**Job**
For each line of the material below, give that line again word for word.

**Data records**
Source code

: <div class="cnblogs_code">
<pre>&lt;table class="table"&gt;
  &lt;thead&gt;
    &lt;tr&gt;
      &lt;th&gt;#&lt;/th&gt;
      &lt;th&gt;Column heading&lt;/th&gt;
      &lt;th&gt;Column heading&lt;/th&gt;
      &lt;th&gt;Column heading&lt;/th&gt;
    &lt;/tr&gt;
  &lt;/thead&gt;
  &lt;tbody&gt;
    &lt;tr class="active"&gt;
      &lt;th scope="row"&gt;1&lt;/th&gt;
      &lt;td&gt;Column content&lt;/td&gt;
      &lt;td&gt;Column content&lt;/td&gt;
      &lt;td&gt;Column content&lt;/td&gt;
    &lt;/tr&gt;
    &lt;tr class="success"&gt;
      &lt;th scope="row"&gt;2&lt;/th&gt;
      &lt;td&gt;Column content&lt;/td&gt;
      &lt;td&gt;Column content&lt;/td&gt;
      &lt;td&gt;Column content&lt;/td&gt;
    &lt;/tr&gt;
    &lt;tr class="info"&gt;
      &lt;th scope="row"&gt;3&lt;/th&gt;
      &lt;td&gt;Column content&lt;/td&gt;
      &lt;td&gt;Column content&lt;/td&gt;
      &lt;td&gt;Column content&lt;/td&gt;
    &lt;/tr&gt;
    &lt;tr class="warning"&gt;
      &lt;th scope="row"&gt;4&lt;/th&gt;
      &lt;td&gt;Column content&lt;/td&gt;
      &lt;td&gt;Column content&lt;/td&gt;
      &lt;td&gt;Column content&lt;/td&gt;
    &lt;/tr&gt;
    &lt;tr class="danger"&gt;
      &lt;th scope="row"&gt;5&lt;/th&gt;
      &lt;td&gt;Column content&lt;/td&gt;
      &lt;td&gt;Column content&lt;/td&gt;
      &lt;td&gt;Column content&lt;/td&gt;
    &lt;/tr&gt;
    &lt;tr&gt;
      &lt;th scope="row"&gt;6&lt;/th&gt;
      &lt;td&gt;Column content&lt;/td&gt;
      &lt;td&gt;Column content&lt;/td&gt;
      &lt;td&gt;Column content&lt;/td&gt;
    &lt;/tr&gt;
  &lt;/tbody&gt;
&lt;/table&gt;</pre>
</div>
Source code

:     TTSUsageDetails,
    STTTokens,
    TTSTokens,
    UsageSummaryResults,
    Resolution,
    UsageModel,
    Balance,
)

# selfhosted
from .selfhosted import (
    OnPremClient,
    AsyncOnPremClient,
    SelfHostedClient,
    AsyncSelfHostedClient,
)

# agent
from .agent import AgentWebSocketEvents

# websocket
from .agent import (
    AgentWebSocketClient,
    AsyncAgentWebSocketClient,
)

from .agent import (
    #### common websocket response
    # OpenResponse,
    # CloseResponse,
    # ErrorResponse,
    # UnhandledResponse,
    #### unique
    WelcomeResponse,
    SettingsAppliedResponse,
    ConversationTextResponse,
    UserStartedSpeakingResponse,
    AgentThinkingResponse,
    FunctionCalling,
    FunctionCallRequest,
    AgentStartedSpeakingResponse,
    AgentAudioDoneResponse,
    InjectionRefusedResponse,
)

**Answer**
Source code

: <div class="cnblogs_code">
<pre>&lt;table class="table"&gt;
  &lt;thead&gt;
    &lt;tr&gt;
      &lt;th&gt;#&lt;/th&gt;
      &lt;th&gt;Column heading&lt;/th&gt;
      &lt;th&gt;Column heading&lt;/th&gt;
      &lt;th&gt;Column heading&lt;/th&gt;
    &lt;/tr&gt;
  &lt;/thead&gt;
  &lt;tbody&gt;
    &lt;tr class="active"&gt;
      &lt;th scope="row"&gt;1&lt;/th&gt;
      &lt;td&gt;Column content&lt;/td&gt;
      &lt;td&gt;Column content&lt;/td&gt;
      &lt;td&gt;Column content&lt;/td&gt;
    &lt;/tr&gt;
    &lt;tr class="success"&gt;
      &lt;th scope="row"&gt;2&lt;/th&gt;
      &lt;td&gt;Column content&lt;/td&gt;
      &lt;td&gt;Column content&lt;/td&gt;
      &lt;td&gt;Column content&lt;/td&gt;
    &lt;/tr&gt;
    &lt;tr class="info"&gt;
      &lt;th scope="row"&gt;3&lt;/th&gt;
      &lt;td&gt;Column content&lt;/td&gt;
      &lt;td&gt;Column content&lt;/td&gt;
      &lt;td&gt;Column content&lt;/td&gt;
    &lt;/tr&gt;
    &lt;tr class="warning"&gt;
      &lt;th scope="row"&gt;4&lt;/th&gt;
      &lt;td&gt;Column content&lt;/td&gt;
      &lt;td&gt;Column content&lt;/td&gt;
      &lt;td&gt;Column content&lt;/td&gt;
    &lt;/tr&gt;
    &lt;tr class="danger"&gt;
      &lt;th scope="row"&gt;5&lt;/th&gt;
      &lt;td&gt;Column content&lt;/td&gt;
      &lt;td&gt;Column content&lt;/td&gt;
      &lt;td&gt;Column content&lt;/td&gt;
    &lt;/tr&gt;
    &lt;tr&gt;
      &lt;th scope="row"&gt;6&lt;/th&gt;
      &lt;td&gt;Column content&lt;/td&gt;
      &lt;td&gt;Column content&lt;/td&gt;
      &lt;td&gt;Column content&lt;/td&gt;
    &lt;/tr&gt;
  &lt;/tbody&gt;
&lt;/table&gt;</pre>
</div>
Source code

:     TTSUsageDetails,
    STTTokens,
    TTSTokens,
    UsageSummaryResults,
    Resolution,
    UsageModel,
    Balance,
)

# selfhosted
from .selfhosted import (
    OnPremClient,
    AsyncOnPremClient,
    SelfHostedClient,
    AsyncSelfHostedClient,
)

# agent
from .agent import AgentWebSocketEvents

# websocket
from .agent import (
    AgentWebSocketClient,
    AsyncAgentWebSocketClient,
)

from .agent import (
    #### common websocket response
    # OpenResponse,
    # CloseResponse,
    # ErrorResponse,
    # UnhandledResponse,
    #### unique
    WelcomeResponse,
    SettingsAppliedResponse,
    ConversationTextResponse,
    UserStartedSpeakingResponse,
    AgentThinkingResponse,
    FunctionCalling,
    FunctionCallRequest,
    AgentStartedSpeakingResponse,
    AgentAudioDoneResponse,
    InjectionRefusedResponse,
)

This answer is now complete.